I second pwaldoch: Find the full episode of Penn & Teller’s “Bull$$$$!” episode on recycling. Definitely worth a watch.

buckeyeminuteman | March 20, 2019 at 2:03 pm

I hate the thought of throwing plastic away. It sits in a landfill or blows around Mother Nature for years and years. I don’t buy bottled water unless on a trip or vacation for convenience and then make sure I get them into a recycle bin or reuse them numerous times. I guess there’s a cost to everything though. If recycling becomes too expensive, I guess minimize using as much plastic as you can (which is getting harder and harder to do).

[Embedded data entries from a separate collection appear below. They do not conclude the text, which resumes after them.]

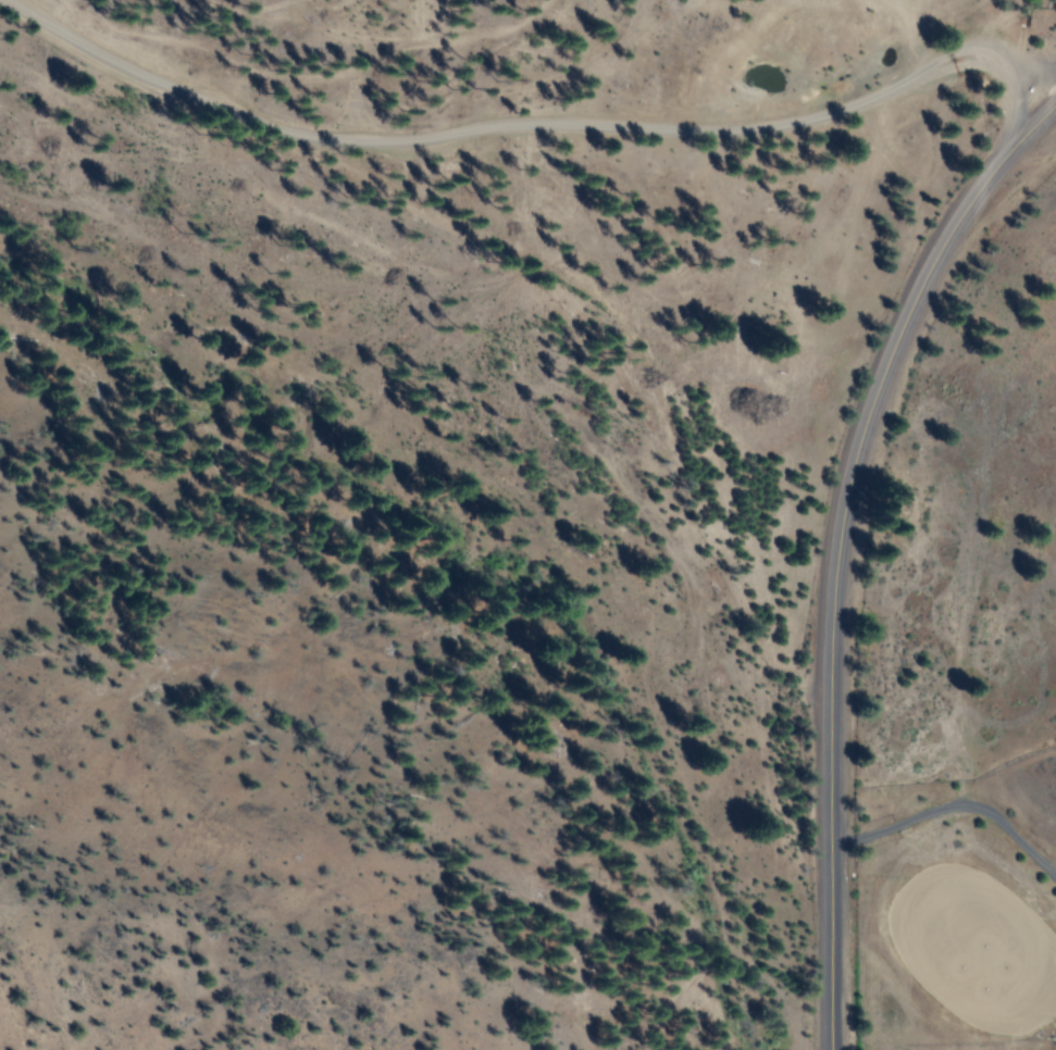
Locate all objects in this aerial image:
road: (533, 138)
road: (835, 540)
crop: (924, 626)

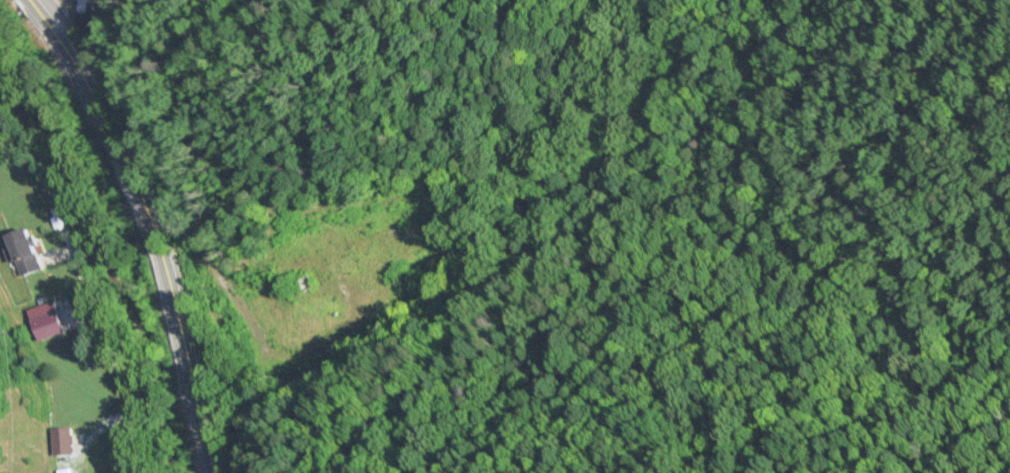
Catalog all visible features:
building: (86, 6)
road: (152, 225)
building: (22, 252)
building: (311, 280)

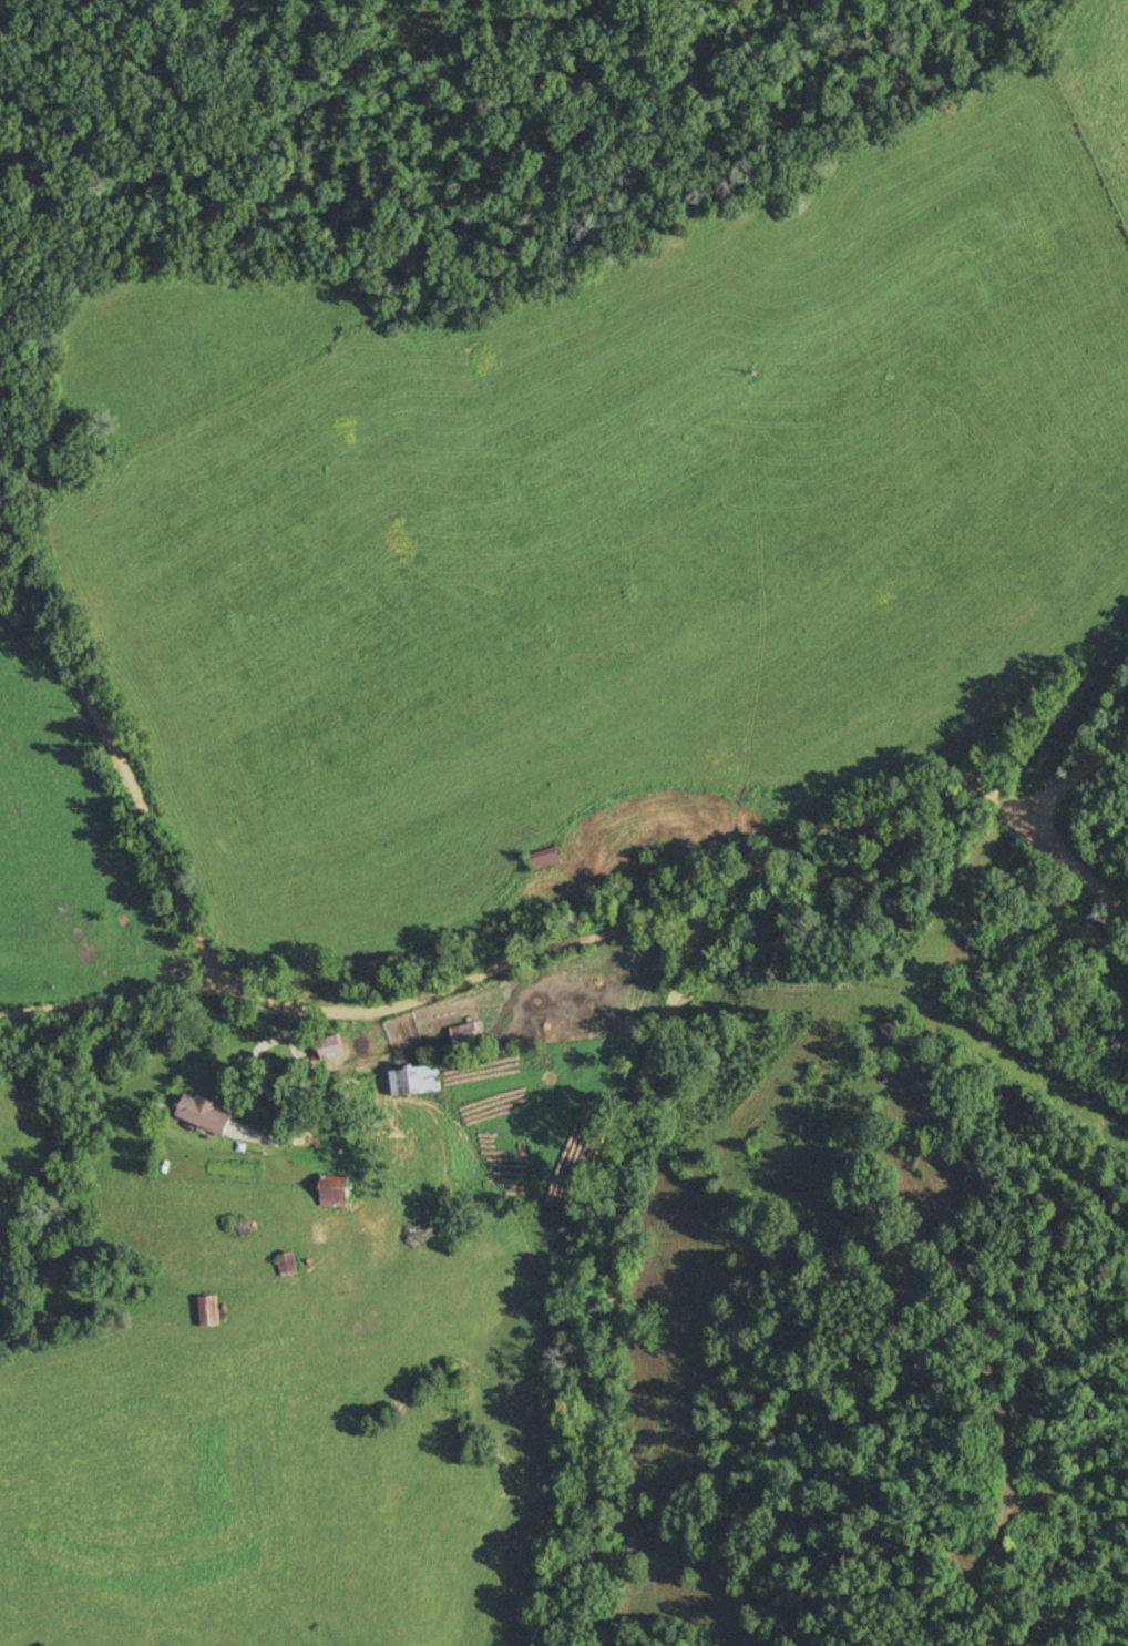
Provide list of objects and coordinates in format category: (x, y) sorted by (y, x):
road: (124, 772)
road: (1083, 782)
building: (544, 858)
road: (1083, 865)
road: (358, 1016)
building: (893, 1030)
building: (464, 1031)
building: (330, 1046)
building: (415, 1079)
road: (651, 1100)
road: (284, 1103)
building: (207, 1113)
building: (336, 1189)
building: (371, 1210)
building: (209, 1310)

Honolulu has had for decades a facility that separates metal and glass out of waste and burns the rest for energy. Interestingly enough, the facility was not put in place initially as a recycling effort, but as an energy plant.
There is still a strong aluminum market, however the manner of the current urban recycling methods makes recovery more difficult, not less. Previously aluminum cans and objects were collected and taken to the Reynold’s aluminum recycling planr where it was weighed and a check or cash generated. At about a penny a can, you never saw one lying about for long as it was ready money for the elderly and poor.

    Jimbino in reply to puhiawa. | March 20, 2019 at 2:50 pm

    I’m old enough to remember when the elderly would save up all their “pop” bottles and call over neighborhood kids to return them for the two-cent deposit.

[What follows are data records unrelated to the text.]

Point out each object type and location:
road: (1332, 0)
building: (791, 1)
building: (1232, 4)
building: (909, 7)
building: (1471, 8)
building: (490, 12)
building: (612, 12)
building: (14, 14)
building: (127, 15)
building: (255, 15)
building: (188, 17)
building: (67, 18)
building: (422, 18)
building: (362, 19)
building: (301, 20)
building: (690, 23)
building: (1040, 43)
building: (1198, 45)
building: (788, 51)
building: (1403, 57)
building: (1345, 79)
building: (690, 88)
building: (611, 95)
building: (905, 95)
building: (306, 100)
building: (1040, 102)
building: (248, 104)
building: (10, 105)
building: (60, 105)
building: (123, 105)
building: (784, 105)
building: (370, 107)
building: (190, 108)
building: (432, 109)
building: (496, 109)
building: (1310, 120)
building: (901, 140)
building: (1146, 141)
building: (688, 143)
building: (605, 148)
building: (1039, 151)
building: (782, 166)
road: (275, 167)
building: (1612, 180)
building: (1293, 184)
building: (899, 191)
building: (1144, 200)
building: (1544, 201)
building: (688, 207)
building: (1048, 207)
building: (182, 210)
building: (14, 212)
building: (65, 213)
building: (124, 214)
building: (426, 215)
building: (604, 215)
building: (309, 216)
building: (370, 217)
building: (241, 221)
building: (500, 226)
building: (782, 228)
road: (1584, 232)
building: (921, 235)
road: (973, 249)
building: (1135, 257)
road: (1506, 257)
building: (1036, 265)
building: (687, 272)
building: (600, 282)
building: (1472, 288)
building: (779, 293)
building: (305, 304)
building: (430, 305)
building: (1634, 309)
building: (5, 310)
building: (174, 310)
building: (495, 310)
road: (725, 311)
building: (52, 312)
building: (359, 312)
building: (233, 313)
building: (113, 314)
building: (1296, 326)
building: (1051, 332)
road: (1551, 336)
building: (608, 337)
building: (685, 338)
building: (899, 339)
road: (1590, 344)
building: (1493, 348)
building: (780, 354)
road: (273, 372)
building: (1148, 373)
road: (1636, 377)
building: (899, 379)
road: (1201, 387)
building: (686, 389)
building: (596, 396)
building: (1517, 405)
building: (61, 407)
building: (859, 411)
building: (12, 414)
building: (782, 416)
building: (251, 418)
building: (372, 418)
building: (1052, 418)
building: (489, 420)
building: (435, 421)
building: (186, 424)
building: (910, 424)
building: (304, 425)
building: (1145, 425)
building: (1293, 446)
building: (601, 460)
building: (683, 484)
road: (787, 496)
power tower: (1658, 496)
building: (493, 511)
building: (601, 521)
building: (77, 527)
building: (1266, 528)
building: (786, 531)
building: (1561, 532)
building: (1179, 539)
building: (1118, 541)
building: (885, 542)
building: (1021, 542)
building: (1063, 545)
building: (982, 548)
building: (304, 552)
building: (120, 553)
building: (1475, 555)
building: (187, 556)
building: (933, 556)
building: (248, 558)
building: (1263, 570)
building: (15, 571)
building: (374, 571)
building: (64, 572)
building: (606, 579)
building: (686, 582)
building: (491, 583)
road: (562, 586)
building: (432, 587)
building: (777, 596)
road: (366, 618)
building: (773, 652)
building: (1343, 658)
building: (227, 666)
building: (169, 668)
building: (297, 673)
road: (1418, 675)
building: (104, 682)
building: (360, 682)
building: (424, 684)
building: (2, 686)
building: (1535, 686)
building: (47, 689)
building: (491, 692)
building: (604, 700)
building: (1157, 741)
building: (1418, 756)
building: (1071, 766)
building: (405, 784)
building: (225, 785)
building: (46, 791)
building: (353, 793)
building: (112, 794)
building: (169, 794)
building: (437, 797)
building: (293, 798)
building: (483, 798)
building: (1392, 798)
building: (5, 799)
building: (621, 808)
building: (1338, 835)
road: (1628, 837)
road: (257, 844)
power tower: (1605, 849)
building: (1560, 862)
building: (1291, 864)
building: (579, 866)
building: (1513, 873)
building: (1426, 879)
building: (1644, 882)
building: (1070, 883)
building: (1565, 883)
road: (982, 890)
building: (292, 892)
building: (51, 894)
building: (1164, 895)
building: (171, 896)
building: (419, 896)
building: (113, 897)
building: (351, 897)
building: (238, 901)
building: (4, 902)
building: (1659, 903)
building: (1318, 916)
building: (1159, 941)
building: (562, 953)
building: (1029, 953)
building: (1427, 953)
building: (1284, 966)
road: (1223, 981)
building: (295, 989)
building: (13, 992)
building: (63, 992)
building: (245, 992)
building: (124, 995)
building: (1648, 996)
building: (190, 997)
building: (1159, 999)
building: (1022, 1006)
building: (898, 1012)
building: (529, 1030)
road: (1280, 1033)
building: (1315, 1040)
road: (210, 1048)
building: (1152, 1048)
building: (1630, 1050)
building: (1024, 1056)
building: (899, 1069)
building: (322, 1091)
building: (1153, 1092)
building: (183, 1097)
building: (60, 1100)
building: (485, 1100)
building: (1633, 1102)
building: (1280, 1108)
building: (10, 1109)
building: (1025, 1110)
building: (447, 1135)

I use to take bottles and papers with my siblings for money. Load up the red wagon.
My brothers friends would try to step on the scale. I think we all did.

Kids…

Jeopardy question for $1,000:

“Name a liberal policy that has worked.”

Remember fellow African-Americans: the Republican Party freed the slaves. The democrat party was the party of the Ku Klux Klan.

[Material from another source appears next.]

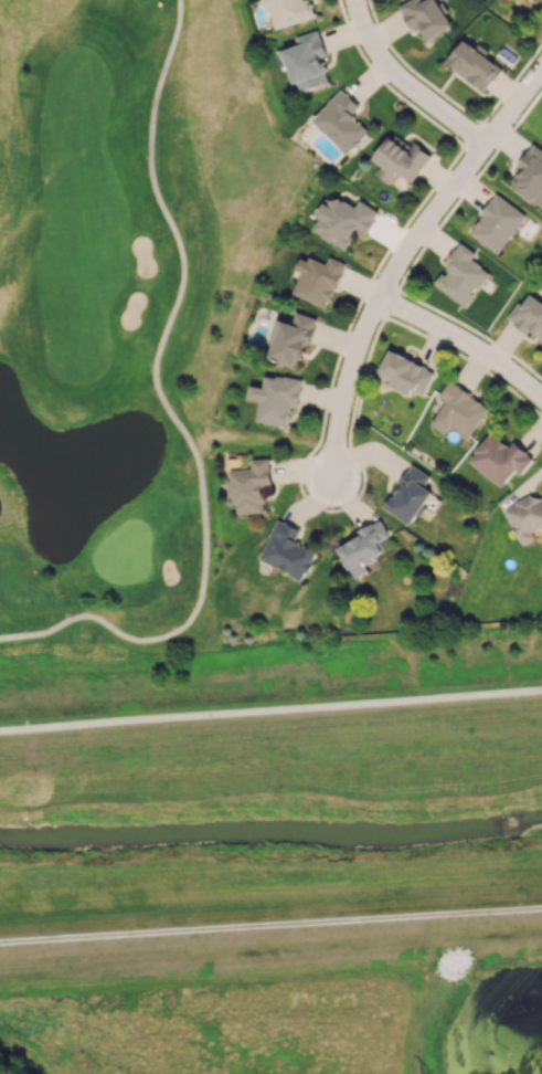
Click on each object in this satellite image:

The bombing of Japan with the Nuke

Thank you President Truman, otherwise up to 1,000,000 men, including my father, who served in Pattons Third in Europe and had orders that he would be joining the assault after Hitler was destroyed, would have likely been killed otherwise…
Horrible thing, but Japan knew ahead of time, refused to surrender, even amazingly after the first bomb

Politicians are both the world’s stupidest businessmen and its greatest grifters. They continually spend huge amounts of money on projects which are worthless to their constituents. At the same time, they are able to direct the funding for implementing these programs to friends, relatives and, in some cases, themselves. Whenever a politician backs a particular program, you can bet that it will produce negligible positive effects and cost constituents a bundle of money. The best public program is the one which has to be fixed or redone periodically, at ever increasing cost to the taxpayer.